I guess it was meant to happen--or was it? I just didn't expect it to affect me the way it did, so close to home.
It happened on a quiet June day. On a Sunday night. It was about quitting time for me and two of my partners, George "Goose" Guzman and Patricia "Pat" Eileen Moss. We were about to clock out for our shift when the emergency tones sounded. Groaning, we got our gear and headed out for the rig (our ambulance).
The call was for a child down. Apparently, the child had been shot by her father when she tried to break up an escalating argument between her parents. She was lying on the floor in a pool of blood, and she was unconscious, according to the first responders on the scene.
We knew we had to get to the scene immediately if the child was to have any chance of surviving. We got to the scene within a matter of minutes.
The child's mother met us as we pulled up. She was crying hysterically, saying her baby was lying dead on the kitchen floor and that there was blood all over. We steeled ourselves for what would greet us once we made it to the kitchen, where the child lay. The father was being led out the front door by two burly policemen as we muscled our way to where the child was still lying on the floor. We knew it had to be bad; we just didn't know how bad.
The child, a little girl of no more than six years in age, was lying on her left side, a puddle of dark-red blood seeping from a huge hole in her back. The child's eyes were closed, and her body was paper-white. Apparently she was on her way to checking out.
I yelled at Pat to grab a small spine board while "Goose" and I tended to the child. She was not breathing. She also didn't have a pulse, and she had no blood pressure. Asystole. The kid was in grave shape; if we didn't do anything pronto, she would more'n likely be dead in moments.

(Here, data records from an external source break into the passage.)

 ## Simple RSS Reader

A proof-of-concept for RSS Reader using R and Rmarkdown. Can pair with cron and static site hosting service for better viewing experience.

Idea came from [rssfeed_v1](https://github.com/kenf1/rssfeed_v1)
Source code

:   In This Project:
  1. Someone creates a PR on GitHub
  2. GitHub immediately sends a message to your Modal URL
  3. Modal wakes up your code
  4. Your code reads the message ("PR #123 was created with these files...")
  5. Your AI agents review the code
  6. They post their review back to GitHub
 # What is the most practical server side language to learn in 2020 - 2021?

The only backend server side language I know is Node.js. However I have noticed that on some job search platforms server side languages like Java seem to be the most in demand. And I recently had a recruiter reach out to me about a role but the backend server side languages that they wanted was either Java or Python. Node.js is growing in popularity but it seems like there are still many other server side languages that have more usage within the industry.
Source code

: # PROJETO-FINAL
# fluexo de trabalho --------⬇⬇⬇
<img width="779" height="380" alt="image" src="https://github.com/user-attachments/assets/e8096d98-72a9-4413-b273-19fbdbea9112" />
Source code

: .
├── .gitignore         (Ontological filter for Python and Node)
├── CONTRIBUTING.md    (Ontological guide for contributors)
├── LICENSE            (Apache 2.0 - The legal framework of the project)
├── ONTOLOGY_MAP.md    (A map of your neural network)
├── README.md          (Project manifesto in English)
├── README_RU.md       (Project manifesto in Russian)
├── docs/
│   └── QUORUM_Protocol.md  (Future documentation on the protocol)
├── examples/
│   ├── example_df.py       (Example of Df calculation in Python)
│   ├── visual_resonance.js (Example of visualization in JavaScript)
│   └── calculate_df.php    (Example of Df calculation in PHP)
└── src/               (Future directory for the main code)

"Goose" breathed for the child while I pumped her small chest with the heel of one hand, rhythmically pushing on her heart, to try to will it into beating again. We carefully but quickly put the child on a gurney, then rolled her out to the waiting ambulance and put her in the back. "Goose" and Pat continued resuscitative measures on their small patient while I sat in the front, in the passenger side, and took the report. I told the driver to floor it with full lights and sirens while we rushed the child to the nearest hospital, which was Nashville Memorial.
At the hospital, the little girl was rushed into Trauma while we gave the ER team information about the little gunshot victim.

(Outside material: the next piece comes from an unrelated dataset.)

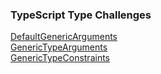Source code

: ### TypeScript Type Challenges

[DefaultGenericArguments](/DefaultGenericArguments/)<br>
[GenericTypeArguments](/GenericTypeArguments/)<br>
[GenericTypeConstraints](/GenericTypeConstraints/)<br>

Unfortunately it had been too late wh en the child had been brought in: as she was being transferred from the gurney to the table, she arrested. No matter what they did to her, they couldn't save her. Not even ten minutes after she had arrived, the child had been pronounced dead by the ER doctors. She was only six years old, far too young, an innocent victim of a senseless argument.
The father was charged with the shooting; the mother, meanwhile, now has to live without her precious daughter. It was a senseless tragedy that could have been avoided.

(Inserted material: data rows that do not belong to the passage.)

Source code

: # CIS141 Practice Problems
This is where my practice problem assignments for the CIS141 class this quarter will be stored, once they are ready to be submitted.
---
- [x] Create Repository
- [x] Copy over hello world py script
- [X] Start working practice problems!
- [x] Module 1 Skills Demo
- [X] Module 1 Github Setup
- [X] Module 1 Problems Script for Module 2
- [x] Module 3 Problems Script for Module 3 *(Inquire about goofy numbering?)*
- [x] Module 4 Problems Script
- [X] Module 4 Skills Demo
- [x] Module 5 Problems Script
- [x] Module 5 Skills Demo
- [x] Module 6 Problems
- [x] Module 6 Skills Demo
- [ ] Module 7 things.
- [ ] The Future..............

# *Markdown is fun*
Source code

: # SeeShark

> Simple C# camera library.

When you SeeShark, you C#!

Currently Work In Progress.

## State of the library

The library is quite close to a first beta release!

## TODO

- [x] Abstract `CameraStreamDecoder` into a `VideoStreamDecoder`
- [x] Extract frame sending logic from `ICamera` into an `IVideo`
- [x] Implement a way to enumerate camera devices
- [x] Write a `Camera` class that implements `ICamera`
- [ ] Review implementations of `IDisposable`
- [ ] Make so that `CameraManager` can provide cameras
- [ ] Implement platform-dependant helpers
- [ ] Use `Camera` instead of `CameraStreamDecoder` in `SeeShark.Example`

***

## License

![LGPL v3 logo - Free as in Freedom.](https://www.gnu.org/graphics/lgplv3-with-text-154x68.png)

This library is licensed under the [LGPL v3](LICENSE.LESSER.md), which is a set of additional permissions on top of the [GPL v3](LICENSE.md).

This happened two years ago, yet I still see that kid's cherubic little face; that beautiful face continues to haunt me even now in my dreams. I wonder if there was anything we could have done differently to prevent this child from dying the way she did; I wonder if the mother will ever move on with her life; I wonder if the father will ever be repentant of the crime he committed against his very own child.
It is during these types of calls where I question the career I've chosen: I have seen far too much in the way of death, tragedy, heartbreak. Here was a child who didn't have to die in the manner that she did. It just makes me want to hug my own small children, sons, all the more; something of this magnitude has changed, prioritized my whole outlook on life, particularly in the case of my children.
I will do anything humanly possible to protect them from harm and danger.
~As reported by Kendall V. Smith, Paramedic/EMT, Nashville, Tennessee.